You can just record the first question. It was about M&A, but I think you covered it. All right, so could you just answer the second question,
please? I would say that we do monitor legislative and executive orders, legislative developments and executive orders fairly closely to the extent they impact our space. And we have not identified anything that we think will materially impact our business per se. We can't make forecasts as far as what's going to happen on the regulatory front. But we've seen various administrations come and go over the life of NRP. And we frankly haven't seen a dramatic impact, just for example, over the last decade through two plus administrations that we've weathered. We don't know exactly what impact that's going to have on us. And we're not changing our business plans because of it.
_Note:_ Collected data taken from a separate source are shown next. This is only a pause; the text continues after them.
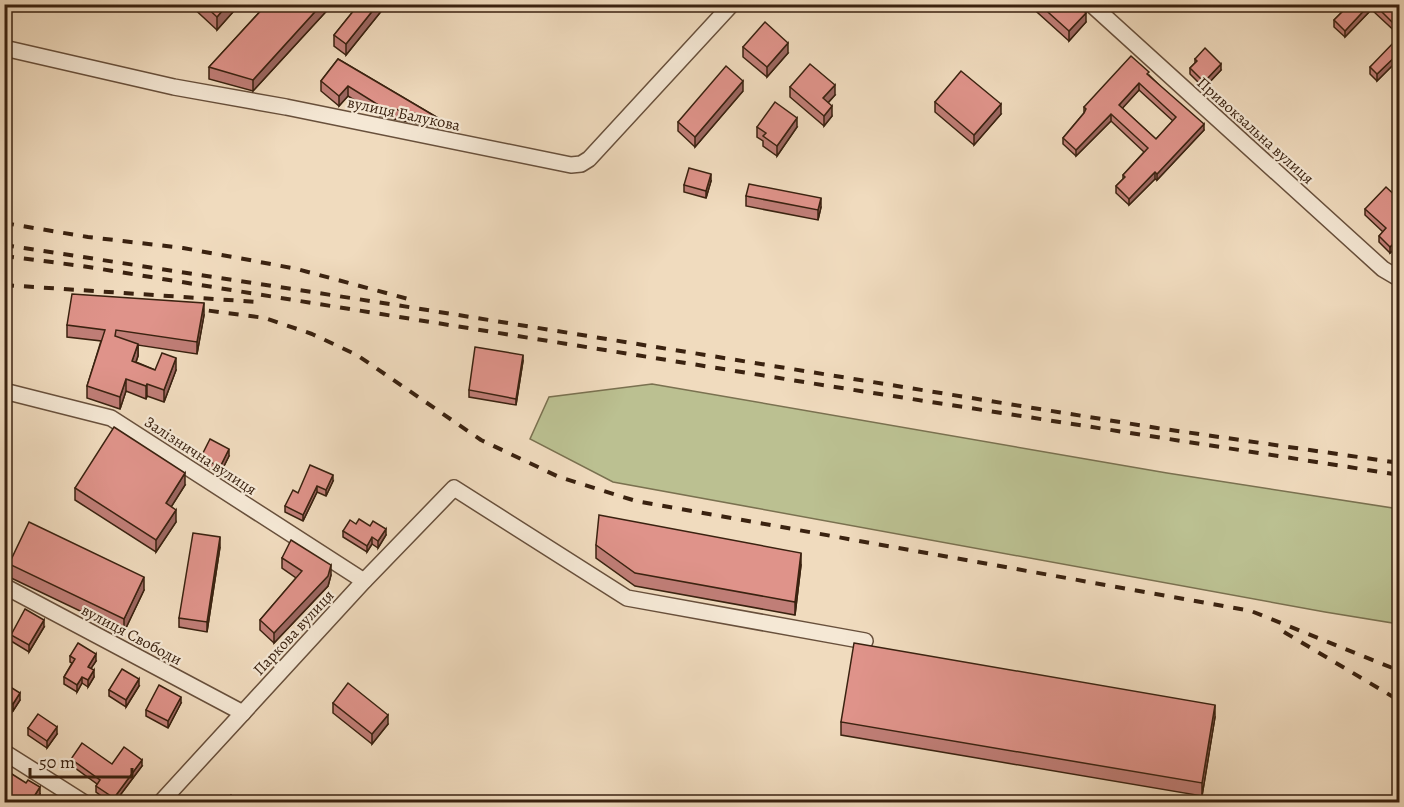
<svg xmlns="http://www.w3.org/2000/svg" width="1404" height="807" viewBox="0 0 1404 807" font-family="Alegreya,serif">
<rect width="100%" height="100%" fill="#f0dbbe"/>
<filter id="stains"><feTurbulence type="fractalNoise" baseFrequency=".00333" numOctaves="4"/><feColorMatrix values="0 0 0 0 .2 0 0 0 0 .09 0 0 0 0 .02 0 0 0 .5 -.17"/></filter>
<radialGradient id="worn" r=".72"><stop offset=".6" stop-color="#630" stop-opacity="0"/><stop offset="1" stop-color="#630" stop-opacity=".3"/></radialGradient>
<!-- green -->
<polygon fill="#bbc091" stroke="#7a7150" stroke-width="1.5" points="652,384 1167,473 1399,509 1399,624 1325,612 613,482 530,439 549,397"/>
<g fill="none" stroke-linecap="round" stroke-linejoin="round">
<!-- minor casing -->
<g stroke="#68503c" stroke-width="18">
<g id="minor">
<polyline points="1091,4 1383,269 1400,279"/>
<polyline points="4,48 174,87 286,107 571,165 581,164 589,159 732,4"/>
<polyline points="4,391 111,418 364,581"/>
<polyline points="4,586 243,713"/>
<polyline points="4,752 83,802"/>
<polyline points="161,802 364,581 454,488 627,598 865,641"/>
</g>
</g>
<!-- minor -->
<use href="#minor" stroke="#f5e8d5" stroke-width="15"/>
<!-- rail -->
<g stroke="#3a2210" stroke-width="4" stroke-dasharray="10 10" stroke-linecap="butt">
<polyline points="4,223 88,237 183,248 244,259 297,269 412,300"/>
<polyline points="4,245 390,304 1157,428 1400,463"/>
<polyline points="4,256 82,266 835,387 1400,475"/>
<polyline points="4,285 259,302"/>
<polyline points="189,308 265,318 312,334 357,355 481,440 559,477 636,501 1251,611 1400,671"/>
<polyline points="1284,632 1400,701"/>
</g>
</g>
<!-- wall -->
<g fill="#c07e77" stroke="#3a2210" stroke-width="1.5" fill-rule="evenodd">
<polygon points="189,4 240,4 217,30"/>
<polygon points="267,4 333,4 253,91 209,79 209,67"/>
<polygon points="359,4 387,4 346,55 334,46 334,35"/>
<polygon points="1028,4 1077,4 1086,22 1069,41"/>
<polygon points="1350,4 1400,4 1400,36 1373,11 1371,10 1345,37 1334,27 1334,20"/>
<polygon points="1400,44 1400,58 1377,81 1370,74 1370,67"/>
<polygon points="743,47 788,53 767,77 743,57"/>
<polygon points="338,59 438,118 438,128 380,116 348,96 339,106 321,91 321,81"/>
<polygon points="1195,59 1221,70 1204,88 1190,74 1190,68 1195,63"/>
<path d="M1149 75 1204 130 1157 180 1155 179 1129 205 1116 193V186L1123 179V175L1144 152 1111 121 1076 156 1063 144V138L1084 113V107ZM1139 90 1173 121 1156 139 1122 108Z"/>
<polygon points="790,87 835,95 828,103 832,116 824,126 790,97"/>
<polygon points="743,91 695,147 678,131 678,122"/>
<polygon points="935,102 1001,114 974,145 935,112"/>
<polygon points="757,127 797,127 777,156 763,146 763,141 757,137"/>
<polygon points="711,181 706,198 684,192 684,185"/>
<polygon points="746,196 821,207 818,220 746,206"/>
<polygon points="1400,200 1400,244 1390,253 1379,242 1379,236 1383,232 1365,215 1365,209"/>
<polygon points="204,315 197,354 138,345 138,356 136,362 155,370 176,370 164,402 147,396 146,399 126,391 120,409 87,398 87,386 101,341 67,337 67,325"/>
<polygon points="523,361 516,405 469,397 469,390"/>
<polygon points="229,456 220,474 201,464 201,457"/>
<polygon points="333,481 326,496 317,492 303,521 285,512 285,506 298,493"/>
<polygon points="185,485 171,507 176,522 156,552 75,500 75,488"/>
<polygon points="356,524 386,535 378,548 372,544 367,552 343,537 343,531"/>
<polygon points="596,545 801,565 795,615 635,586 596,558"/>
<polygon points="220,547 207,632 179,627 179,618"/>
<polygon points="282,558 331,575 328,586 274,643 260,630 260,620 296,578 282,568"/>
<polygon points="9,564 144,590 124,632 9,577"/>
<polygon points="44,627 29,652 11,641 11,635"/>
<polygon points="70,656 96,661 91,668 94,677 88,687 82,683 77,692 64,684 64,677 72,663 70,662"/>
<polygon points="4,683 20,700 13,711 8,707"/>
<polygon points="139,686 126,707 109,696 109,690"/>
<polygon points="181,703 168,728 146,716 146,710"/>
<polygon points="333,703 388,724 372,744 333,713"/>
<polygon points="1215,717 1202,796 841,735 841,722"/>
<polygon points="28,728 57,734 47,748 28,735"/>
<polygon points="71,759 112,764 142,766 115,802 110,802 96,792 96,786 97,784 71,765"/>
<polygon points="4,769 40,794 36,799 36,802 11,802 6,799"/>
</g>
<!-- shaded-wall -->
<g fill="#9c6761" stroke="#3a2210" stroke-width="1.5">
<polygon points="228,4 240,4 217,30 217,17"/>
<polygon points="322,4 333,4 253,91 253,80"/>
<polygon points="378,4 387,4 346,55 346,44"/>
<polygon points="1370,4 1371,4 1371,10 1345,37 1345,31"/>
<polygon points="1086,13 1086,22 1069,41 1069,31"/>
<polygon points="788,43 788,53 767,77 767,67"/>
<polygon points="1400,52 1400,58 1377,81 1377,74"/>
<polygon points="1221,64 1221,70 1204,88 1204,82"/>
<polygon points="743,81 743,91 695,147 695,137"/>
<polygon points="1139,83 1139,90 1119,112 1119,105"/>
<polygon points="835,85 835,95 823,108 823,98"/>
<polygon points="348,86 348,96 339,106 339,96"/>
<polygon points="1001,104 1001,114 974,145 974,135"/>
<polygon points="832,106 832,116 824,126 824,116"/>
<polygon points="1111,114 1111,121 1076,156 1076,150"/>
<polygon points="797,118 797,127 777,156 777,146"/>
<polygon points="1204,124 1204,130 1157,180 1157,174"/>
<polygon points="1155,172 1155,179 1129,205 1129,199"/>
<polygon points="711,174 711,181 706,198 706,191"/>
<polygon points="821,198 821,207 818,220 818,210"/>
<polygon points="1400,237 1400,244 1390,253 1390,247"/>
<polygon points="204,303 204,315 197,354 197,342"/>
<polygon points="138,344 138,356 132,373 132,361"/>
<polygon points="523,355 523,361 516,405 516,399"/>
<polygon points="176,358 176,370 164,402 164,390"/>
<polygon points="126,379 126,391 120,409 120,397"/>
<polygon points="147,384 147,396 146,399 146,386"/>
<polygon points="229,449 229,456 220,474 220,467"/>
<polygon points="185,473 185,485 166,515 166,503"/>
<polygon points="333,475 333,481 326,496 326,490"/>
<polygon points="317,486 317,492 303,521 303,515"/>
<polygon points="176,510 176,522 156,552 156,540"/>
<polygon points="386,529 386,535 378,548 378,541"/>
<polygon points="220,537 220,547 207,632 207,622"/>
<polygon points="372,537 372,544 367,552 367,546"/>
<polygon points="801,553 801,565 795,615 795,602"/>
<polygon points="331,565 331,575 328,586 274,643 274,633"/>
<polygon points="144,577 144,590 124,632 124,619"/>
<polygon points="44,620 44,627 29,652 29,645"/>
<polygon points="96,654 96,661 88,673 88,667"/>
<polygon points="94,670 94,677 88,687 88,680"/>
<polygon points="82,677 82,683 77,692 77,685"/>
<polygon points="139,679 139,686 126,707 126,700"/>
<polygon points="20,693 20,700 13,711 13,704"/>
<polygon points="181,697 181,703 168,728 168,721"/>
<polygon points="8,701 8,707 4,712 4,706"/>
<polygon points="1215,705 1215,717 1202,796 1202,783"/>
<polygon points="388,715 388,724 372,744 372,734"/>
<polygon points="57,727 57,734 47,748 47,741"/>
<polygon points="142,760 142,766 115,802 114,802 114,798"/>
<polygon points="40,787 40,794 36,799 36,802 33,802 33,798"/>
</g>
<!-- building -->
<g fill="#df938a" stroke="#3a2210" stroke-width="1.5" fill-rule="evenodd">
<polygon points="203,4 228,4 217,17"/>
<polygon points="267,4 322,4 253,80 209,67"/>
<polygon points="359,4 378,4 346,44 334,35"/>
<polygon points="1039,4 1077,4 1086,13 1069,31"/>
<polygon points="1350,4 1370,4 1345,31 1334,20"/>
<polygon points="1374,4 1400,4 1400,30"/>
<polygon points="765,22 788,43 767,67 743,47"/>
<polygon points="1396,40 1400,44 1400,52 1377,74 1370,67"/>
<polygon points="1205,48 1221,64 1204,82 1190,68 1197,61 1195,59"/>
<path d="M1131 56 1149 72 1147 74 1204 124 1157 174 1155 172 1152 175 1129 199 1116 186 1125 177 1123 175 1148 148 1111 114 1076 150 1063 138 1084 113 1086 109 1084 107ZM1139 83 1176 117 1156 139 1119 105Z"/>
<polygon points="338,59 438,118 380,106 348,86 339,96 321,81"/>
<polygon points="810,64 835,85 823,98 832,106 824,116 790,87"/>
<polygon points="726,66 743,81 695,137 678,122"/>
<polygon points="961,71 1001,104 974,135 935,102"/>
<polygon points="775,102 797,118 777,146 763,136 766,133 757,127"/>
<polygon points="689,168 711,174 706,191 684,185"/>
<polygon points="749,184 821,198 818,210 746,196"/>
<polygon points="1386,187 1400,200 1400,203 1398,204 1400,206 1400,237 1390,247 1379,236 1386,228 1365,209"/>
<polygon points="72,294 204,303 197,342 116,330 115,336 138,344 132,361 155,370 162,353 176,358 164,390 147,384 146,386 126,379 120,397 87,386 105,330 67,325"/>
<polygon points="475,347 523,355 516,399 469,390"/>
<polygon points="114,427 185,473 166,503 176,510 156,540 75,488"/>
<polygon points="210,439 229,449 220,467 201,457"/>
<polygon points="310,465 333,475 326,490 317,486 303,515 285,506 293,490 298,493"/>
<polygon points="599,515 801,553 795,602 635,573 596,545"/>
<polygon points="359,519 370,526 373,521 386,529 378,541 372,537 367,546 343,531 350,520 356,524"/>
<polygon points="29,522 144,577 124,619 9,564"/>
<polygon points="193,533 220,537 207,622 179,618"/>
<polygon points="291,540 331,565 328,576 274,633 260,620 302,571 282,558"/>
<polygon points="25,609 44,620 29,645 11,635"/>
<polygon points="78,643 96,654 88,667 94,670 88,680 82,677 77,685 64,677 75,659 70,656"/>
<polygon points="854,643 1215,705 1202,783 841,722"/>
<polygon points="122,669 139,679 126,700 109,690"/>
<polygon points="4,683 20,693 13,704 8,701 4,706"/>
<polygon points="348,683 388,715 372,734 333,703"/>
<polygon points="159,685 181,697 168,721 146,710"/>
<polygon points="38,714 57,727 47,741 28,728"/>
<polygon points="82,743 112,764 124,747 142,760 114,798 96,786 100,780 71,759"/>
<polygon points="4,769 26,783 28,780 40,787 33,798 36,799 34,802 21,802 6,793 4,795"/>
<polygon points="231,795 239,802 224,802"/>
</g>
<g text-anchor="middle" stroke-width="4.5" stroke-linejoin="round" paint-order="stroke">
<!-- street labels -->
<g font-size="16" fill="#3a2210" stroke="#f5e8d5">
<text transform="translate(404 113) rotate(12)" y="6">вулиця Балукова</text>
<text transform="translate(1256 130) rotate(42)" y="6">Привокзальна вулиця</text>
<text transform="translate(201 455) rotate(33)" y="6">Залізнична вулиця</text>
<text transform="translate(293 632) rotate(-47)" y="6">Паркова вулиця</text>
<text transform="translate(132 634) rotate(28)" y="6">вулиця Свободи</text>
</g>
</g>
<!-- margin -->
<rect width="1404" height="807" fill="none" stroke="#f0dbbe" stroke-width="24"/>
<rect x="6" y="6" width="1392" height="795" fill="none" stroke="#3a2210" stroke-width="3"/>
<rect x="12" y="12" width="1380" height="783" fill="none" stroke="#3a2210" stroke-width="1.5"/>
<!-- scale -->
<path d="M30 768v9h102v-9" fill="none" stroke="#3a2210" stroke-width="3"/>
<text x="39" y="768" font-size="18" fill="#3a2210" stroke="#f5e8d5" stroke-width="4.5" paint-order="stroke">50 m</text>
<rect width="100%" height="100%" filter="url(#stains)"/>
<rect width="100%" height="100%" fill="url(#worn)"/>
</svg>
Go ahead. Thank you so much.
Yeah, you bet.
There are no further questions at this time. That concludes our question and answer session. I will now hand it back over to Craig Nunes for closing remarks.
Thank you, operator. And thank you, everyone, for joining us today and for your support of us. We're nearing the end of a very long journey to conclude the strategy that we put in place back in 2015. And we couldn't have done what we've done so far without your support. The headwinds of the market are certainly headwinds at the moment. But I can honestly say that despite the outlook for our three key commodities being probably the worst it's been in my tenure at NRP, the outlook from the perspective of an equity holder is certainly brighter than it's been over the last decade. So with that, thank you again. And I look forward to speaking to you soon. Good day.
That concludes today's call. You may now.